In North Kingstown and East Greenwich, Wiseman speculated, the social hierarchy that existed within the schools had most likely been challenged by outsiders, and those with the power were trying to maintain the respect they command in their social groups.

"The person who has the power gets to do with that power what they want to the person who doesn't have power without consequence," she said.

The situation becomes more difficult, Wiseman said, when girls appropriate for themselves the traditional masculine characteristics -- strength and aggression, for example -- that they think best describe a high-social-status male.

"We're so focused on trying to be strong, on telling girls to have self-esteem, that we miss the point," Wiseman said. "Self-esteem is tricky because we're so focused on teaching it to the detriment of everything else, empathy, for example, that it can create cruel behavior."

Hope for solution

But there is hope for parents and educators trying to crack the social hierarchy and empower women to end violence, Wiseman said. Parents must be willing to admit that their children could be mean and must take a realistic approach to solving difficult problems, she said.
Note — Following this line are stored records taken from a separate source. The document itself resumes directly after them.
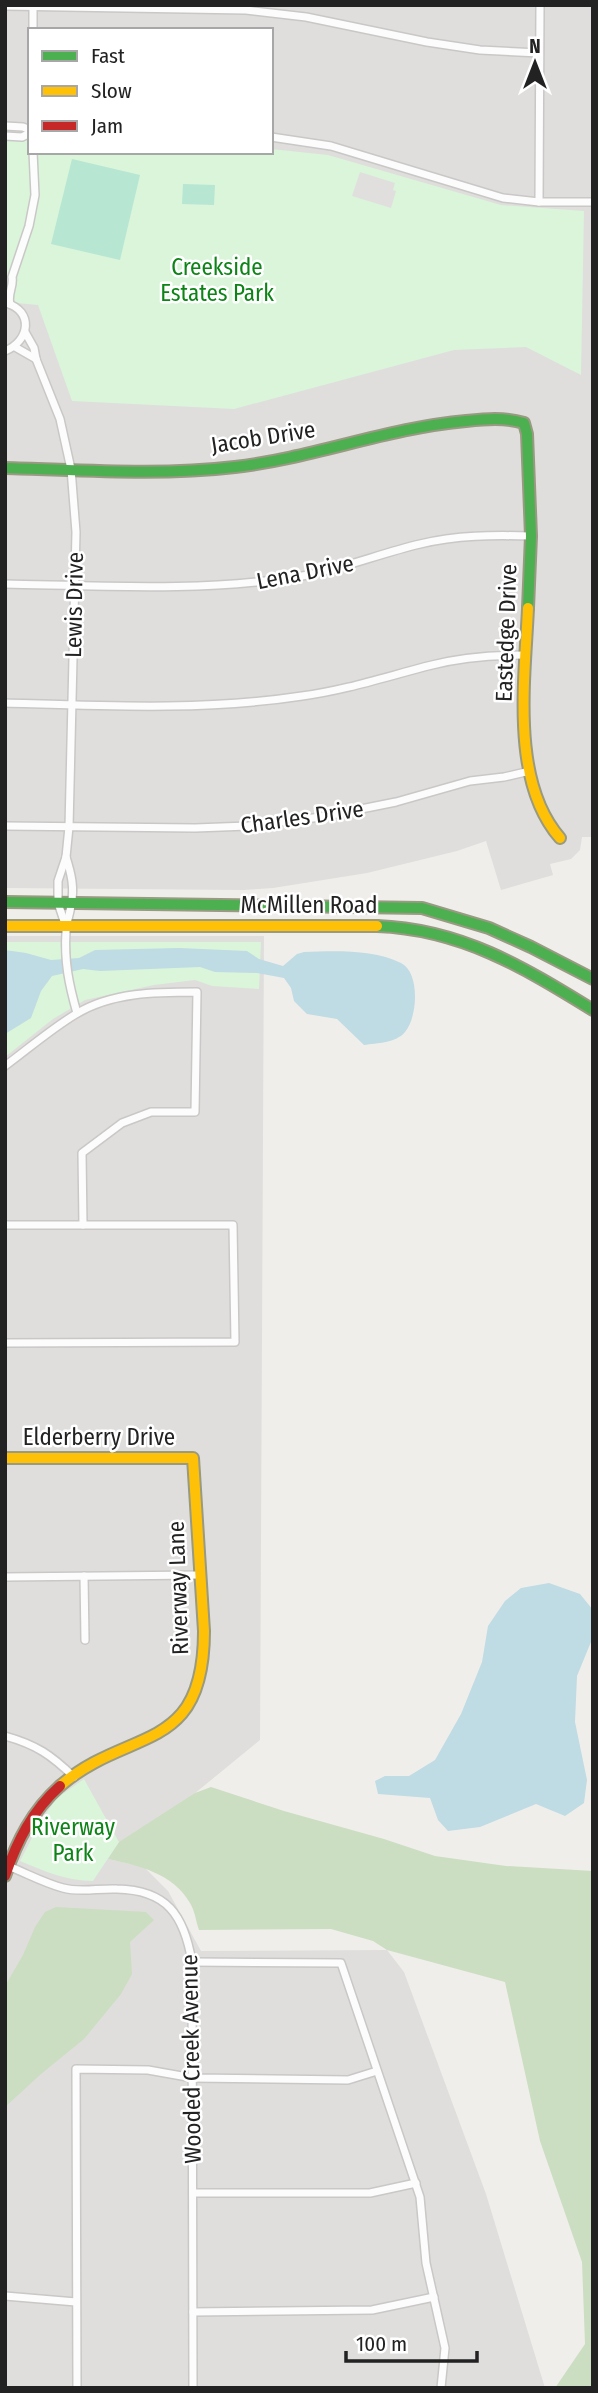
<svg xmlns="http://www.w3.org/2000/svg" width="598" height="2393" font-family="'Fira Sans Condensed',sans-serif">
	<rect width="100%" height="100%" fill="#f0eeeb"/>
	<g fill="#dfdedc" fill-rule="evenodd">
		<path d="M5,5H593V837H582L580,850L571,859L550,864L553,875L501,890L486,841L457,851L367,873L273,888L243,890L5,888ZM30,30H271V152H30Z"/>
		<path d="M5,936H264L260,1740L194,1794L108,1859L144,1867L168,1891L201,1951L387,1950L404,1972L486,2194L545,2388H5Z"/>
	</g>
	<g fill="#cbdec1">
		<path d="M211,1787L284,1811L384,1839L435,1856L506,1866L593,1871V2388H555L585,2344L582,2262L540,2141L505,1982L387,1950L373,1941L331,1929L199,1930C196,1922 195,1911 190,1903C173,1873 139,1866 108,1859L119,1842L195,1793Z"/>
		<path d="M56,1907L146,1912L154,1920L130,1942L132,1974L121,1994L84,2039L41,2074L5,2107V1986L23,1955L35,1927L45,1912Z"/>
	</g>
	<g fill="#daf5da">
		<path d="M5,140H30V152H271V149L328,155L501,205L584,211L581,375L526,347L454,350L234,409L72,401L38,305L5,302Z"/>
		<path d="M5,942H261L259,989L212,986L195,980L154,985L85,1000L53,1019L5,1057Z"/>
		<path d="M84,1779L119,1842L93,1881C66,1881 44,1871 20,1861L40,1822L57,1798Z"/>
	</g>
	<g fill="#b7e6d2">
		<path d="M72,159L140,175L120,260L51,244Z"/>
		<path d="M183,184L215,185L214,205L182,204Z"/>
	</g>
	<path fill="#e0dfde" d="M360,172L395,183L393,190L396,191L391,208L352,196Z"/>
	<g fill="#bfdbe3">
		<path d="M179,948L247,951L259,959L283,966L297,954L304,952C334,951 373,949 401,963C420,972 418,1017 405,1032C396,1043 377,1043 364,1045L337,1019L307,1014L294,1001L291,988L284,978L257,973L215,972L200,967L100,971L83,969L52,976L41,991L31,1018L5,1034V950L26,953L51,960L79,958L95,950Z"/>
		<path d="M549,1583L580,1594L593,1610V1637L577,1676L575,1722L587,1780L584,1803L565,1816L536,1804L480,1827L448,1831L438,1820L430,1798L378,1794L375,1781L385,1776H409L435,1760L461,1714L482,1662L488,1626L505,1601L521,1588Z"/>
	</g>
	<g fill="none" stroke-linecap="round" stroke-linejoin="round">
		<defs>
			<g id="street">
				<path d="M5,6L246,10L306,17L427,42L480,50L539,53"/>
				<path d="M33,30V5"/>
				<path d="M5,126L23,127L30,130"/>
				<path d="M5,136L22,137L30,133"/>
				<path d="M271,137L331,146L503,198L539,202H592"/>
				<path d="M539,202L540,5"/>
				<path d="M10,304C7,294 14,286 12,277L29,226L35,195L33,152"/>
				<path d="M25,332L34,348L36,359L60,419L71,469L76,532L69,827L66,857L58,881V903L66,927"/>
				<path d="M15,347L36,359"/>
				<path d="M5,351C30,341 34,311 6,303"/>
				<path d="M5,584C104,586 204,592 302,576C343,569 381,553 420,544C457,535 493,535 531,536"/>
				<path d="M5,703C105,706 204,711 302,696C347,690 388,676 432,665C463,657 494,655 526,655"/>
				<path d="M5,826L195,828L248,826L321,817L396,802L470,781L504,777L530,771"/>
				<path d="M66,857C71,873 75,888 71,905C70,914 66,923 66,932C64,961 69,985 77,1013"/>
				<path d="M5,1066C28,1049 51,1029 76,1014C112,992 157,992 197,992L195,1112H151L122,1123L82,1153L83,1225"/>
				<path d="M5,1225H233L235,1342L5,1343"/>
				<path d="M84,1576L85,1640"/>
				<path d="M5,1577L200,1575"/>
				<path d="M5,1736C37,1745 51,1755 74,1777"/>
				<path d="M8,1866C26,1873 44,1883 63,1888C81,1893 98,1888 117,1889C167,1890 184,1915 192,1962L193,2388"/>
				<path d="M192,1962L341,1963L420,2197L426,2263L445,2348L441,2388"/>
				<path d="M193,2193H370L416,2183"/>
				<path d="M5,2296L76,2302"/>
				<path d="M193,2312L372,2310L434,2297"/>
				<path d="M77,2388L76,2069L148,2070L193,2078L348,2080L377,2071"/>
			</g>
			<g id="fast">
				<path d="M5,468C81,470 159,476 235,467C313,458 387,428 466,421C485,419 505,417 524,423L527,434L531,536L528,608"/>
				<path d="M5,902L422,908L489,928L531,947L593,979"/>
				<path d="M377,926C461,929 523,967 593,1010"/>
			</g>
			<g id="slow">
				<path d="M528,608C525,679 510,781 560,838"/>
				<path d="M5,926H377"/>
				<path d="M5,1458H193L204,1631C204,1756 129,1726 60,1786"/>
			</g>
			<path id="jam" d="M5,1876C17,1841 32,1811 60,1786"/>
		</defs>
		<use href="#street" stroke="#c9c8c7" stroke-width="10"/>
		<use href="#fast" stroke="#999a82" stroke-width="14"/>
		<use href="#slow" stroke="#999a82" stroke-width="14"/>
		<use href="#jam" stroke="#999a82" stroke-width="14"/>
		<use href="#street" stroke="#fdfcfc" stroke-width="7"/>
		<use href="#fast" stroke="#4caf50" stroke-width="10"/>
		<use href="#slow" stroke="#ffc107" stroke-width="10"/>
		<use href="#jam" stroke="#c62828" stroke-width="10"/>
	</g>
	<g text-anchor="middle" stroke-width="5" stroke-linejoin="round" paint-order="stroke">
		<g font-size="23" fill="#0c8416" stroke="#fff">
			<text x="217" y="275">Creekside<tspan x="217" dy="26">Estates Park</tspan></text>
			<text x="73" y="1835">Riverway<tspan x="73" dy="26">Park</tspan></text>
		</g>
		<g font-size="23" fill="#222" stroke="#fff">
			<text transform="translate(263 437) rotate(-9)" y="8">Jacob Drive</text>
			<text transform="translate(305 572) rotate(-11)" y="8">Lena Drive</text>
			<text transform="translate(74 605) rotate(-89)" y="8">Lewis Drive</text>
			<text transform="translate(506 633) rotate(-88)" y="8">Eastedge Drive</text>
			<text transform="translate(302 817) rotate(-8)" y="8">Charles Drive</text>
			<text x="309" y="913">McMillen Road</text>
			<text x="99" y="1445">Elderberry Drive</text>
			<text transform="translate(178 1588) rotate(-92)" y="8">Riverway Lane</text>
			<text transform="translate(191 2059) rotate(-91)" y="8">Wooded Creek Avenue</text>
		</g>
	</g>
	<rect width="598" height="2393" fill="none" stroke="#222222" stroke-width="14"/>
	<rect x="28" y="28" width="245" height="126" fill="#ffffff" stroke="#a7a7a7" stroke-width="2"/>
	<rect x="42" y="51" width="35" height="10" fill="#4caf50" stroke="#a7a7a7" stroke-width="2"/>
	<text x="91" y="63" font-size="21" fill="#222222">Fast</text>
	<rect x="42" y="86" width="35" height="10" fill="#ffc107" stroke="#a7a7a7" stroke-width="2"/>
	<text x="91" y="98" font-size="21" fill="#222222">Slow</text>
	<rect x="42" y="121" width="35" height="10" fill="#c62828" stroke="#a7a7a7" stroke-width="2"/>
	<text x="91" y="133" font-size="21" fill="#222222">Jam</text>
	<g transform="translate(535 63)" stroke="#ffffff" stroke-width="5" paint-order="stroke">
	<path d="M0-5L12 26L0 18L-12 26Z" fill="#222222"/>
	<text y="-10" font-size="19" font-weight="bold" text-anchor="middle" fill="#222222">N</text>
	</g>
	<path d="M346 2351v10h131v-10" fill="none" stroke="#222222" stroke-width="3.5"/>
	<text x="356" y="2351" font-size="21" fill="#222222" stroke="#ffffff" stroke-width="5" paint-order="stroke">100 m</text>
</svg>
They must hold children accountable and own up to their own mistakes, never engaging in gossip, Wiseman said. Parents and teachers should discuss values with girls and identify interactions girls have with others in which those values are not manifested or, worse yet, contradicted, she said.

It's a daunting task, Wiseman said, but not an impossibility.

"Girls are not good. They're not evil. They're messy, just like every single one of us," she said matter-of-factly. "Girls are the absolute key to other girls navigating adolescence safely, but they can also be the seeds of their own destruction."